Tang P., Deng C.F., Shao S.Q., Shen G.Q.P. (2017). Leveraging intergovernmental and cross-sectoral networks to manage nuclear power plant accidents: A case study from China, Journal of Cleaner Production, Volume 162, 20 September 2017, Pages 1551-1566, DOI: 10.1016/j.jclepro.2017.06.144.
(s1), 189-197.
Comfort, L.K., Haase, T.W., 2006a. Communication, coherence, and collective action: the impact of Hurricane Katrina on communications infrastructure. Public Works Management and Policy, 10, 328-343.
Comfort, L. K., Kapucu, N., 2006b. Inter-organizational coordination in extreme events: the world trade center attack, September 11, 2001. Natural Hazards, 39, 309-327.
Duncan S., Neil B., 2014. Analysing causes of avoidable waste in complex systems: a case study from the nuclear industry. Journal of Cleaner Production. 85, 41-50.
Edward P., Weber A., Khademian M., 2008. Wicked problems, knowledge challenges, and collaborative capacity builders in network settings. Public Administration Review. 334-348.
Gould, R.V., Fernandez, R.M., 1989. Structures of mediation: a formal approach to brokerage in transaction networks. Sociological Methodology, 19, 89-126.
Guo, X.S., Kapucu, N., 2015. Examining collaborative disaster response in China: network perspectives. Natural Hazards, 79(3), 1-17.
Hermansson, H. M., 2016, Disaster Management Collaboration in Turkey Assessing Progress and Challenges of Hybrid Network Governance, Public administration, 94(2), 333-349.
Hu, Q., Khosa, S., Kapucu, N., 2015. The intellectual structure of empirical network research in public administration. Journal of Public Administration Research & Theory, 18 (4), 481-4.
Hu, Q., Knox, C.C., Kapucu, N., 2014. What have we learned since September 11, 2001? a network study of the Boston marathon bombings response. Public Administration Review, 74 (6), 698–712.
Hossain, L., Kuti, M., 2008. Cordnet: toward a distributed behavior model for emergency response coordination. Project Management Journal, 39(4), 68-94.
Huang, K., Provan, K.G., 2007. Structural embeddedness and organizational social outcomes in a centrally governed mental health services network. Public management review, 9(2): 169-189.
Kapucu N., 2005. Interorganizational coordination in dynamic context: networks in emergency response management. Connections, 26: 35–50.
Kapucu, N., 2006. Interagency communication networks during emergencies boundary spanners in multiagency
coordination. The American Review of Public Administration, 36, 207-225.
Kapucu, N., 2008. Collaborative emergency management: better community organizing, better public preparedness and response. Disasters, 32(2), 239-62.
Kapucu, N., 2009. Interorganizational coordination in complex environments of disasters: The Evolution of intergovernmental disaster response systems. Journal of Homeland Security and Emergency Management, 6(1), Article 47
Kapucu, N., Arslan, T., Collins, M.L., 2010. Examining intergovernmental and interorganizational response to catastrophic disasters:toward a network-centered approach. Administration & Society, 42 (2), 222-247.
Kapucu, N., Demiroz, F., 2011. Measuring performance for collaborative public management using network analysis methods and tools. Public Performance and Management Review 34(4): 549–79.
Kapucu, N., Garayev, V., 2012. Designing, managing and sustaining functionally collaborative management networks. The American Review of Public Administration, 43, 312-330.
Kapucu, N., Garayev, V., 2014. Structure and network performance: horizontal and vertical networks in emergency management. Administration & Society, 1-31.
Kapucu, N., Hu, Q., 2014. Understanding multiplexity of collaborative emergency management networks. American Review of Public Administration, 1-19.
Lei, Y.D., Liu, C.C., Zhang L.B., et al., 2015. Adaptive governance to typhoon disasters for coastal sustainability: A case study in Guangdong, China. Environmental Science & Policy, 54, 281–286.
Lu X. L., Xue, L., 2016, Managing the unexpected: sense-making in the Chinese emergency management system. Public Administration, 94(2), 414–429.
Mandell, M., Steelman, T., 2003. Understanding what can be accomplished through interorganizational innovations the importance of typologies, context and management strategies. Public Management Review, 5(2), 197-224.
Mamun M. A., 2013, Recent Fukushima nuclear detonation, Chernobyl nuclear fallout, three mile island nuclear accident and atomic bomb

+ + + + +

Give the records again, unchanged and complete.

Solution for this exercise:
Tang P., Deng C.F., Shao S.Q., Shen G.Q.P. (2017). Leveraging intergovernmental and cross-sectoral networks to manage nuclear power plant accidents: A case study from China, Journal of Cleaner Production, Volume 162, 20 September 2017, Pages 1551-1566, DOI: 10.1016/j.jclepro.2017.06.144.
(s1), 189-197.
Comfort, L.K., Haase, T.W., 2006a. Communication, coherence, and collective action: the impact of Hurricane Katrina on communications infrastructure. Public Works Management and Policy, 10, 328-343.
Comfort, L. K., Kapucu, N., 2006b. Inter-organizational coordination in extreme events: the world trade center attack, September 11, 2001. Natural Hazards, 39, 309-327.
Duncan S., Neil B., 2014. Analysing causes of avoidable waste in complex systems: a case study from the nuclear industry. Journal of Cleaner Production. 85, 41-50.
Edward P., Weber A., Khademian M., 2008. Wicked problems, knowledge challenges, and collaborative capacity builders in network settings. Public Administration Review. 334-348.
Gould, R.V., Fernandez, R.M., 1989. Structures of mediation: a formal approach to brokerage in transaction networks. Sociological Methodology, 19, 89-126.
Guo, X.S., Kapucu, N., 2015. Examining collaborative disaster response in China: network perspectives. Natural Hazards, 79(3), 1-17.
Hermansson, H. M., 2016, Disaster Management Collaboration in Turkey Assessing Progress and Challenges of Hybrid Network Governance, Public administration, 94(2), 333-349.
Hu, Q., Khosa, S., Kapucu, N., 2015. The intellectual structure of empirical network research in public administration. Journal of Public Administration Research & Theory, 18 (4), 481-4.
Hu, Q., Knox, C.C., Kapucu, N., 2014. What have we learned since September 11, 2001? a network study of the Boston marathon bombings response. Public Administration Review, 74 (6), 698–712.
Hossain, L., Kuti, M., 2008. Cordnet: toward a distributed behavior model for emergency response coordination. Project Management Journal, 39(4), 68-94.
Huang, K., Provan, K.G., 2007. Structural embeddedness and organizational social outcomes in a centrally governed mental health services network. Public management review, 9(2): 169-189.
Kapucu N., 2005. Interorganizational coordination in dynamic context: networks in emergency response management. Connections, 26: 35–50.
Kapucu, N., 2006. Interagency communication networks during emergencies boundary spanners in multiagency
coordination. The American Review of Public Administration, 36, 207-225.
Kapucu, N., 2008. Collaborative emergency management: better community organizing, better public preparedness and response. Disasters, 32(2), 239-62.
Kapucu, N., 2009. Interorganizational coordination in complex environments of disasters: The Evolution of intergovernmental disaster response systems. Journal of Homeland Security and Emergency Management, 6(1), Article 47
Kapucu, N., Arslan, T., Collins, M.L., 2010. Examining intergovernmental and interorganizational response to catastrophic disasters:toward a network-centered approach. Administration & Society, 42 (2), 222-247.
Kapucu, N., Demiroz, F., 2011. Measuring performance for collaborative public management using network analysis methods and tools. Public Performance and Management Review 34(4): 549–79.
Kapucu, N., Garayev, V., 2012. Designing, managing and sustaining functionally collaborative management networks. The American Review of Public Administration, 43, 312-330.
Kapucu, N., Garayev, V., 2014. Structure and network performance: horizontal and vertical networks in emergency management. Administration & Society, 1-31.
Kapucu, N., Hu, Q., 2014. Understanding multiplexity of collaborative emergency management networks. American Review of Public Administration, 1-19.
Lei, Y.D., Liu, C.C., Zhang L.B., et al., 2015. Adaptive governance to typhoon disasters for coastal sustainability: A case study in Guangdong, China. Environmental Science & Policy, 54, 281–286.
Lu X. L., Xue, L., 2016, Managing the unexpected: sense-making in the Chinese emergency management system. Public Administration, 94(2), 414–429.
Mandell, M., Steelman, T., 2003. Understanding what can be accomplished through interorganizational innovations the importance of typologies, context and management strategies. Public Management Review, 5(2), 197-224.
Mamun M. A., 2013, Recent Fukushima nuclear detonation, Chernobyl nuclear fallout, three mile island nuclear accident and atomic bomb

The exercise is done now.